ABOUT THIS EXERCISE → When the line containing "29: (721, 26, 0.42)" appears in the entries below, begin printing there and stop after the line containing "39: (1050, 348, 0.41)"; print each of those lines exactly and no other line.

RECORDS FOR THIS EXERCISE →
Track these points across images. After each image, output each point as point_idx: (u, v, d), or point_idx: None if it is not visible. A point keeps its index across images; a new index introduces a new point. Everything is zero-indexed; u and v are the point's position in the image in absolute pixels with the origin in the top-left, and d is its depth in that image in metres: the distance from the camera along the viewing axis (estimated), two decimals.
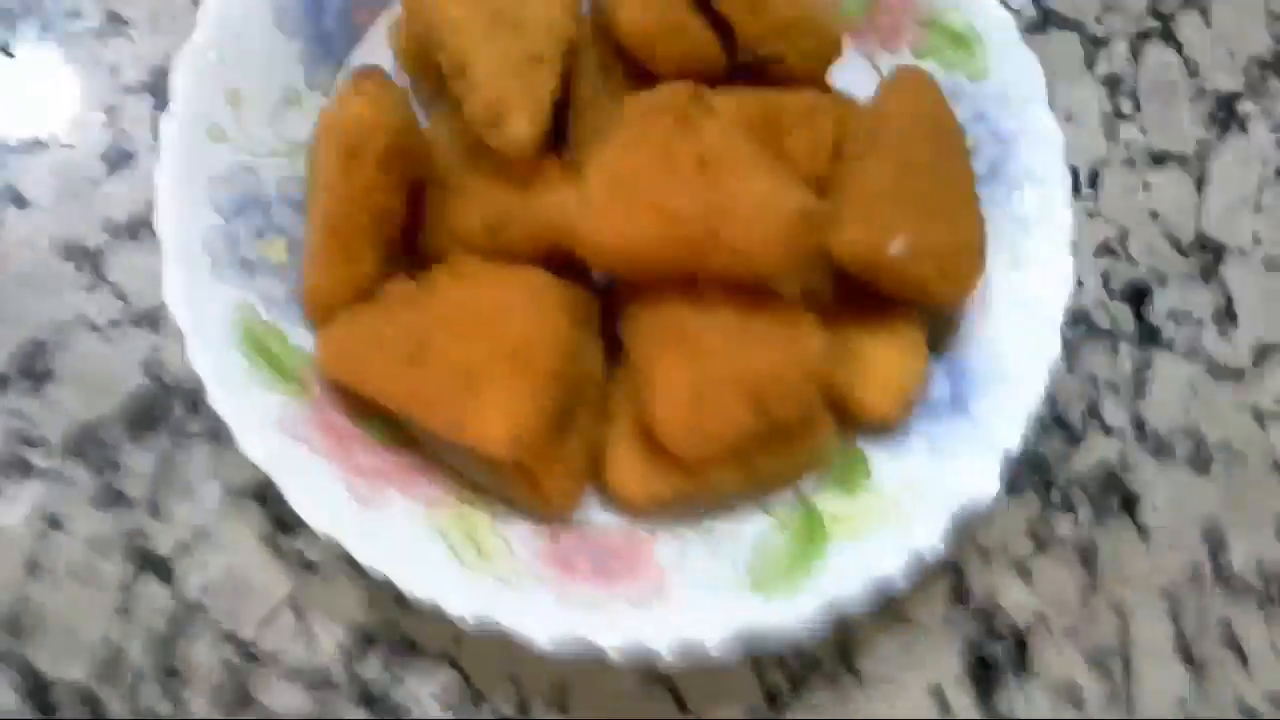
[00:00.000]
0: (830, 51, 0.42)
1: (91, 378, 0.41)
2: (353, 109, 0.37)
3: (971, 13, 0.45)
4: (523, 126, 0.37)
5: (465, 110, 0.38)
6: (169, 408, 0.42)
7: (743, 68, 0.43)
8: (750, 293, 0.38)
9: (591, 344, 0.40)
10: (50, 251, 0.42)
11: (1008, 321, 0.42)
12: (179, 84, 0.40)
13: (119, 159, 0.44)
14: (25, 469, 0.40)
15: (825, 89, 0.44)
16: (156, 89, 0.45)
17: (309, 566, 0.40)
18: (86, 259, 0.43)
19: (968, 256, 0.42)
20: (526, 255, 0.39)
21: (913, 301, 0.41)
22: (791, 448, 0.40)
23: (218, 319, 0.38)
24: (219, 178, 0.40)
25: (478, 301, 0.37)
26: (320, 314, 0.39)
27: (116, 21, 0.45)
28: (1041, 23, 0.52)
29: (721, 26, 0.42)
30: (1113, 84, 0.51)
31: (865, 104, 0.44)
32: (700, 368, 0.37)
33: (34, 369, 0.41)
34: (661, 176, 0.36)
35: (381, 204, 0.38)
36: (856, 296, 0.41)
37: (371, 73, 0.38)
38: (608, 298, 0.41)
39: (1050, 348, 0.41)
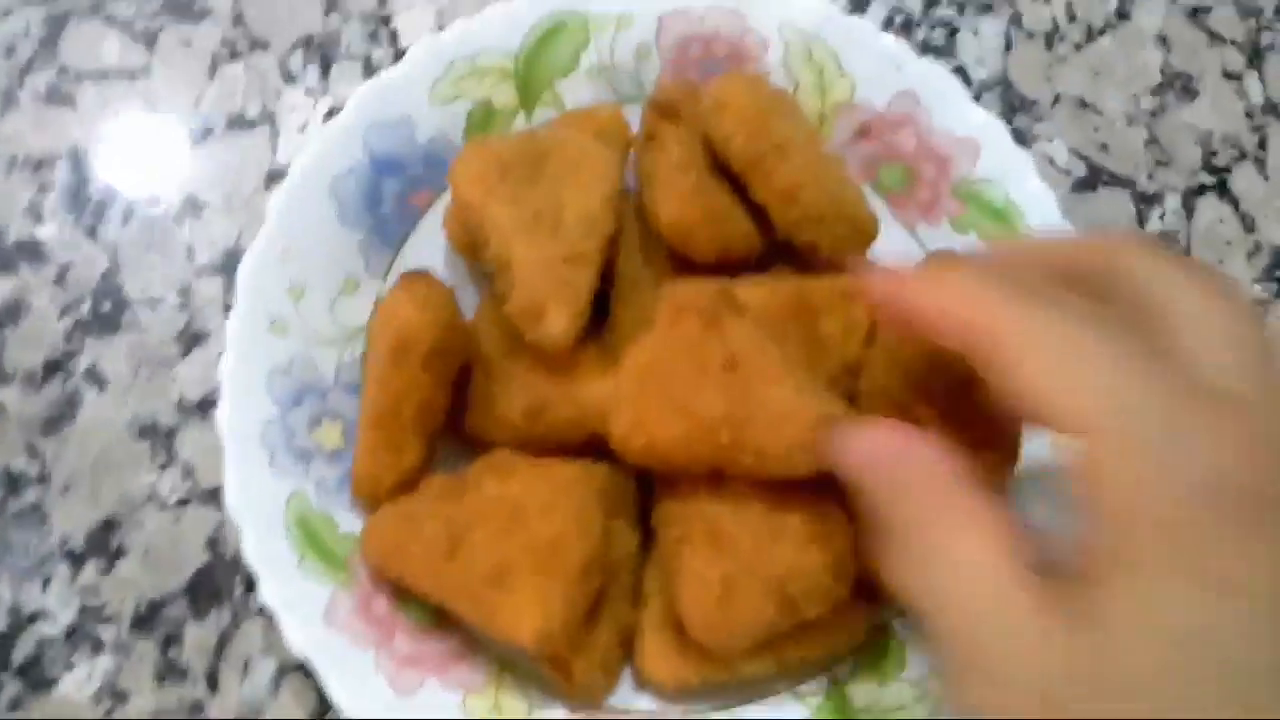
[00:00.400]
0: (864, 238, 0.43)
1: (159, 554, 0.44)
2: (402, 310, 0.39)
3: (1010, 187, 0.46)
4: (560, 324, 0.39)
5: (507, 306, 0.40)
6: (230, 584, 0.44)
7: (783, 245, 0.44)
8: (781, 488, 0.38)
9: (626, 528, 0.41)
10: (126, 431, 0.45)
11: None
12: (243, 282, 0.42)
13: (192, 340, 0.46)
14: (97, 645, 0.42)
15: (865, 267, 0.45)
16: (229, 269, 0.47)
17: None
18: (159, 438, 0.45)
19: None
20: (565, 441, 0.40)
21: None
22: (822, 638, 0.40)
23: (272, 513, 0.40)
24: (279, 369, 0.42)
25: (512, 497, 0.38)
26: (369, 500, 0.41)
27: (193, 204, 0.48)
28: (1091, 180, 0.51)
29: (758, 211, 0.43)
30: (1166, 242, 0.51)
31: None
32: (729, 563, 0.37)
33: (108, 547, 0.44)
34: (689, 378, 0.37)
35: (426, 398, 0.40)
36: None
37: (421, 275, 0.40)
38: (644, 479, 0.42)
39: None
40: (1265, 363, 0.28)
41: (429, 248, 0.45)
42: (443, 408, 0.41)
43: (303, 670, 0.42)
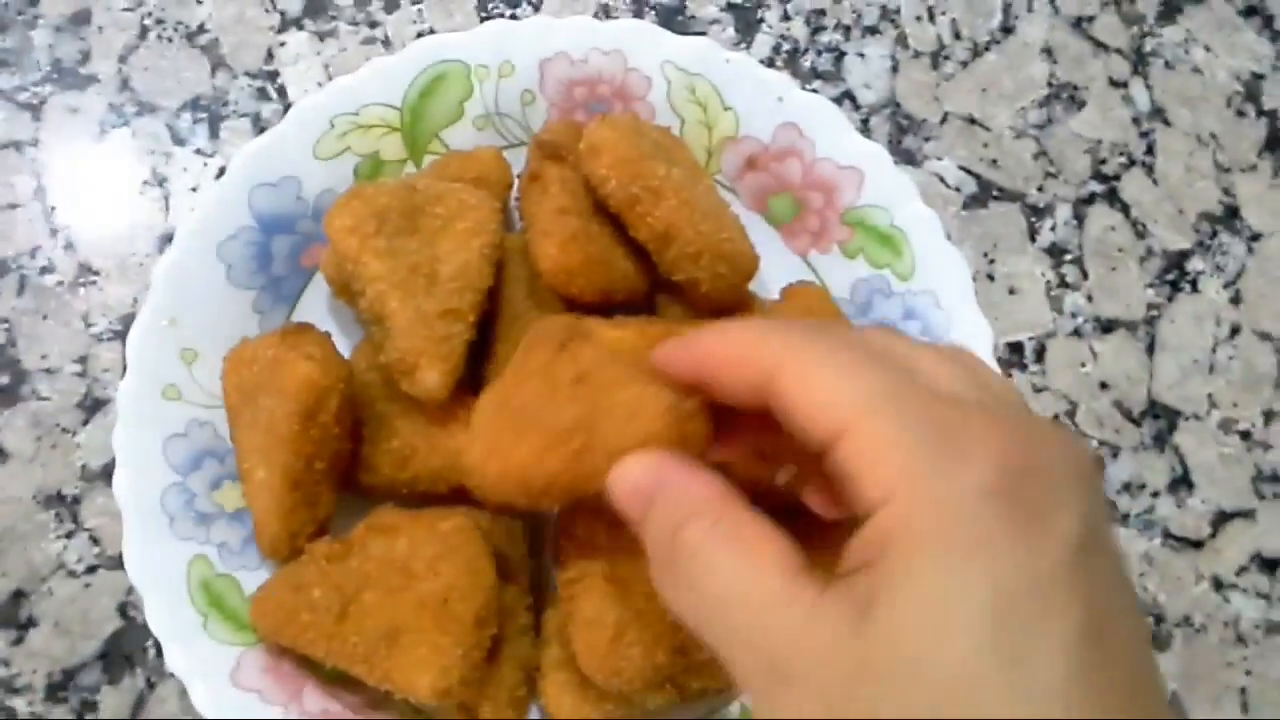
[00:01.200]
0: (743, 274, 0.44)
1: (70, 622, 0.44)
2: (300, 372, 0.39)
3: (895, 213, 0.46)
4: (433, 379, 0.39)
5: (382, 356, 0.40)
6: (143, 648, 0.44)
7: (667, 285, 0.44)
8: None
9: (520, 569, 0.41)
10: (31, 502, 0.45)
11: None
12: (132, 351, 0.42)
13: (93, 407, 0.47)
14: (11, 717, 0.43)
15: (747, 301, 0.45)
16: (126, 335, 0.47)
17: None
18: (64, 507, 0.45)
19: None
20: (433, 490, 0.41)
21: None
22: (721, 669, 0.41)
23: (174, 578, 0.41)
24: (175, 435, 0.42)
25: (399, 556, 0.39)
26: (285, 557, 0.41)
27: (87, 271, 0.48)
28: (982, 197, 0.52)
29: (642, 250, 0.44)
30: (1056, 253, 0.52)
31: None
32: (622, 609, 0.38)
33: (17, 617, 0.44)
34: (541, 399, 0.36)
35: (336, 450, 0.41)
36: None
37: (303, 330, 0.41)
38: (537, 521, 0.42)
39: None
40: (987, 385, 0.29)
41: (323, 302, 0.46)
42: (349, 453, 0.42)
43: None
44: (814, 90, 0.53)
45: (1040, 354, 0.50)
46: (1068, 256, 0.52)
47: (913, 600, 0.25)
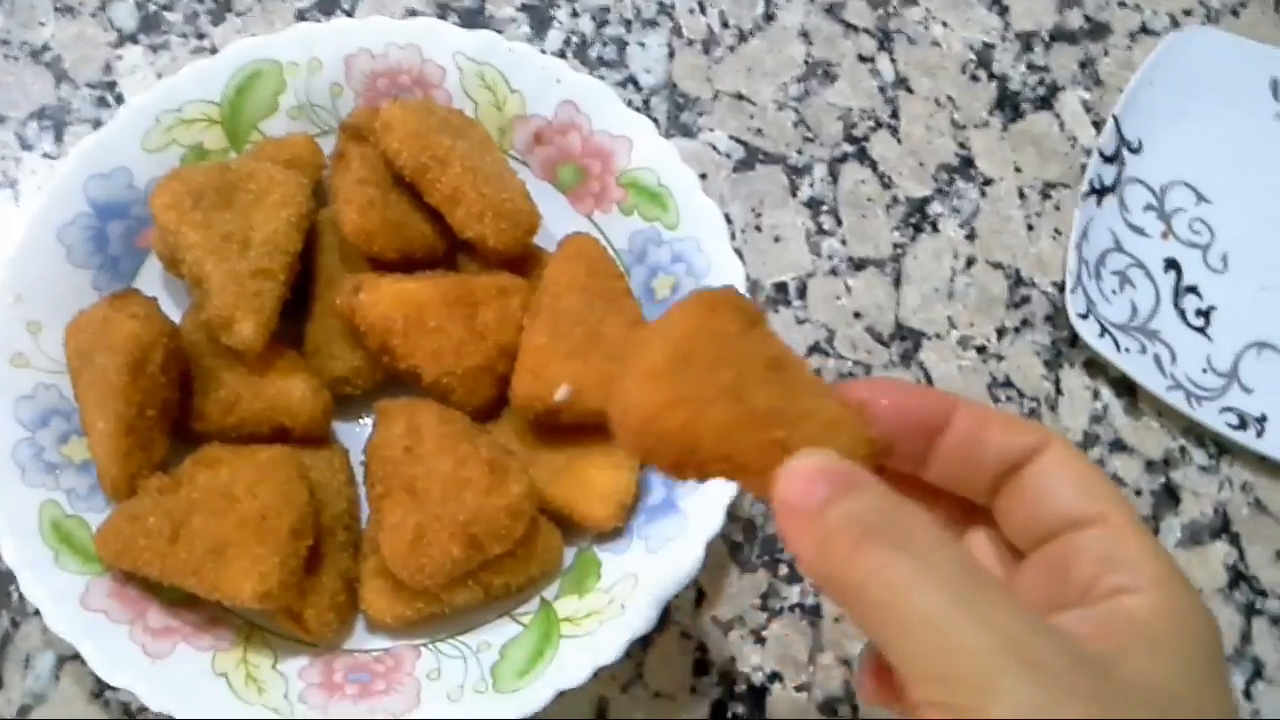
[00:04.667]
0: (524, 229, 0.50)
1: None
2: (126, 329, 0.45)
3: (660, 173, 0.54)
4: (248, 330, 0.45)
5: (203, 314, 0.46)
6: (6, 591, 0.49)
7: (463, 244, 0.51)
8: (466, 446, 0.46)
9: (337, 493, 0.48)
10: None
11: None
12: None
13: None
14: None
15: (533, 255, 0.52)
16: None
17: (138, 713, 0.47)
18: None
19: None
20: (256, 432, 0.47)
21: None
22: (520, 565, 0.47)
23: (27, 520, 0.46)
24: (24, 397, 0.48)
25: (222, 483, 0.44)
26: (126, 497, 0.47)
27: None
28: (749, 160, 0.60)
29: (438, 216, 0.50)
30: (815, 205, 0.59)
31: None
32: (420, 513, 0.45)
33: None
34: (732, 370, 0.32)
35: (166, 398, 0.46)
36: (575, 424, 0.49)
37: (129, 294, 0.47)
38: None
39: None
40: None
41: (158, 279, 0.52)
42: (178, 402, 0.47)
43: (79, 659, 0.48)
44: (601, 77, 0.61)
45: (802, 291, 0.58)
46: (824, 208, 0.60)
47: (1138, 692, 0.28)
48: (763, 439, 0.32)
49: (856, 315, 0.58)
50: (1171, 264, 0.60)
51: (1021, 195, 0.61)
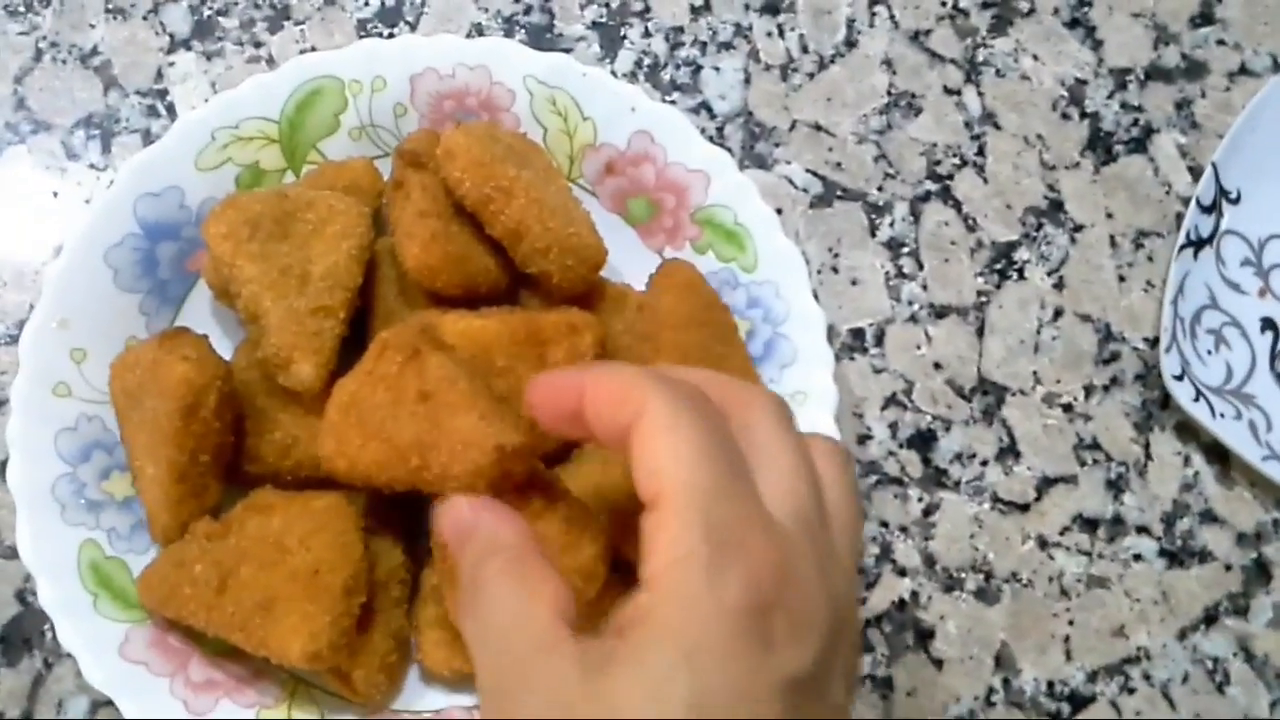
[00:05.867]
0: (591, 266, 0.48)
1: None
2: (178, 372, 0.42)
3: (738, 211, 0.51)
4: (307, 371, 0.43)
5: (259, 352, 0.44)
6: (40, 631, 0.47)
7: (526, 278, 0.48)
8: (541, 503, 0.41)
9: (390, 545, 0.45)
10: None
11: None
12: (24, 351, 0.45)
13: None
14: None
15: (599, 290, 0.49)
16: None
17: None
18: None
19: None
20: (315, 475, 0.44)
21: None
22: (583, 628, 0.45)
23: (65, 561, 0.44)
24: (66, 429, 0.45)
25: (274, 533, 0.42)
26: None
27: None
28: (827, 196, 0.57)
29: (500, 247, 0.48)
30: (895, 247, 0.56)
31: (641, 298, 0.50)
32: None
33: None
34: (386, 409, 0.40)
35: (219, 443, 0.44)
36: None
37: (179, 333, 0.44)
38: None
39: None
40: (814, 514, 0.33)
41: (207, 305, 0.49)
42: (232, 445, 0.45)
43: (113, 705, 0.46)
44: (673, 101, 0.58)
45: (880, 338, 0.55)
46: (905, 250, 0.56)
47: (632, 679, 0.29)
48: (404, 469, 0.39)
49: (937, 366, 0.55)
50: (1269, 324, 0.57)
51: (1113, 243, 0.57)
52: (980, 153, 0.59)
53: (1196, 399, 0.53)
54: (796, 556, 0.31)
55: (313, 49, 0.57)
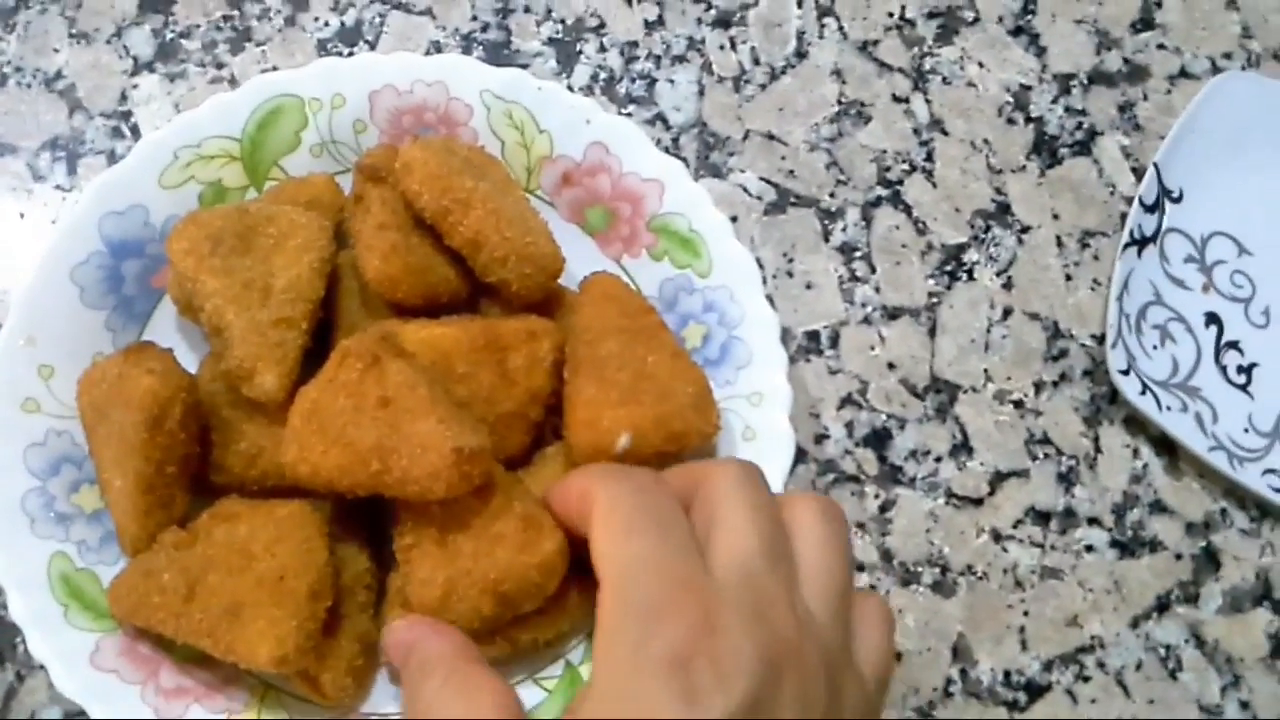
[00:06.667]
0: (548, 274, 0.49)
1: None
2: (143, 385, 0.43)
3: (692, 218, 0.52)
4: (270, 380, 0.44)
5: (223, 364, 0.45)
6: (13, 644, 0.48)
7: (486, 287, 0.50)
8: (500, 502, 0.43)
9: (356, 550, 0.46)
10: None
11: None
12: None
13: None
14: None
15: (557, 297, 0.51)
16: None
17: None
18: None
19: (693, 410, 0.48)
20: (280, 484, 0.45)
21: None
22: (549, 621, 0.46)
23: (34, 573, 0.44)
24: (35, 444, 0.46)
25: (240, 540, 0.43)
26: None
27: None
28: (780, 203, 0.58)
29: (460, 259, 0.49)
30: (847, 251, 0.58)
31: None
32: (451, 566, 0.43)
33: None
34: (347, 415, 0.42)
35: (185, 454, 0.45)
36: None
37: (144, 348, 0.45)
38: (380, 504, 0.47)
39: None
40: (759, 562, 0.35)
41: (172, 321, 0.50)
42: (198, 456, 0.46)
43: (86, 715, 0.46)
44: (628, 114, 0.59)
45: (835, 340, 0.56)
46: (857, 254, 0.58)
47: None
48: (365, 473, 0.41)
49: (890, 366, 0.56)
50: (1213, 318, 0.58)
51: (1059, 244, 0.59)
52: (929, 158, 0.60)
53: (1143, 393, 0.55)
54: (724, 605, 0.34)
55: (274, 69, 0.58)
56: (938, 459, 0.55)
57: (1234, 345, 0.58)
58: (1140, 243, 0.58)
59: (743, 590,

RESPONSE TO THIS TASK →
29: (721, 26, 0.42)
30: (1113, 84, 0.51)
31: (865, 104, 0.44)
32: (700, 368, 0.37)
33: (34, 369, 0.41)
34: (661, 176, 0.36)
35: (381, 204, 0.38)
36: (856, 296, 0.41)
37: (371, 73, 0.38)
38: (608, 298, 0.41)
39: (1050, 348, 0.41)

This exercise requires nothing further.